» Exercise brief
Count the lines below that include the word "knee" and write that number alone.

Extracted data entries:
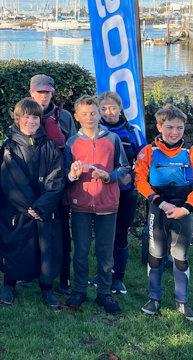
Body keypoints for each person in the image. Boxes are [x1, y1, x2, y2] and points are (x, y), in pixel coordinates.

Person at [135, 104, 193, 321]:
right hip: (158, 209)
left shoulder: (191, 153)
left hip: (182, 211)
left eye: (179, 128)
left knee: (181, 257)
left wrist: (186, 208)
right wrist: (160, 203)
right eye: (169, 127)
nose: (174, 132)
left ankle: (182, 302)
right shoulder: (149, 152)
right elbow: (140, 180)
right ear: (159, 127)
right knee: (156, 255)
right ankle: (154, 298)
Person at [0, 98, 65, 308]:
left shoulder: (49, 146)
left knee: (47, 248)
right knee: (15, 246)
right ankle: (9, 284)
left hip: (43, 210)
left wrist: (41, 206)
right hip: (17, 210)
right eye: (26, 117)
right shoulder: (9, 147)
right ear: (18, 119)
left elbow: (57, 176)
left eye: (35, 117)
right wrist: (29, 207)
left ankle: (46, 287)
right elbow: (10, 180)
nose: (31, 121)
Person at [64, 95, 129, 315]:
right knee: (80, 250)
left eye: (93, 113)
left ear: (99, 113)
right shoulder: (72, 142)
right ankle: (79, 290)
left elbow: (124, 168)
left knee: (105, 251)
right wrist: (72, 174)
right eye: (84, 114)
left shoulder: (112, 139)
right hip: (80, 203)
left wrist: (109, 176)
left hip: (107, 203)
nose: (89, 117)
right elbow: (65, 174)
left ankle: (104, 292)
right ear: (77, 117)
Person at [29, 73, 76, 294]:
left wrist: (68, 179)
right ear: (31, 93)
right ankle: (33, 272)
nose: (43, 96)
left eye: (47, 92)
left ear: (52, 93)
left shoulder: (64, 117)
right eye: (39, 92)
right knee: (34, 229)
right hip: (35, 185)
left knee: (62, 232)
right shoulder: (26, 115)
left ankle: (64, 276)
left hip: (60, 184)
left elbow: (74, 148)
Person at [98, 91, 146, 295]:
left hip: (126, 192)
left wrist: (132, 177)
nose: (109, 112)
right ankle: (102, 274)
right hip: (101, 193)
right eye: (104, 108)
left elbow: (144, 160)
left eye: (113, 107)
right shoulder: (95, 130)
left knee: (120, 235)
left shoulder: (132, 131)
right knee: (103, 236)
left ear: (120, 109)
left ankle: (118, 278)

--

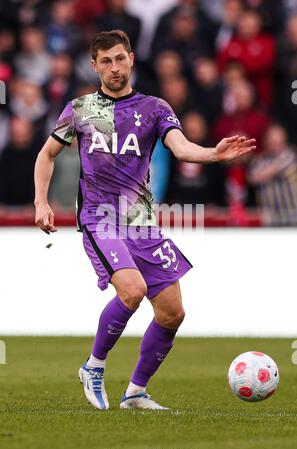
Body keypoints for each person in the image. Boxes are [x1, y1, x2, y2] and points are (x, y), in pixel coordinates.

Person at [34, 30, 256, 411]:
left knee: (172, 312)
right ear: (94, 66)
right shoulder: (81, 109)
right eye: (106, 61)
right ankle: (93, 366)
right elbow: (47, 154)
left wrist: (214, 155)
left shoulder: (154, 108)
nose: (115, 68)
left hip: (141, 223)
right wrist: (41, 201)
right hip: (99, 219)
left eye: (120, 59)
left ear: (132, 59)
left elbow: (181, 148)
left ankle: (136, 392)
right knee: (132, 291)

» Output for this task
12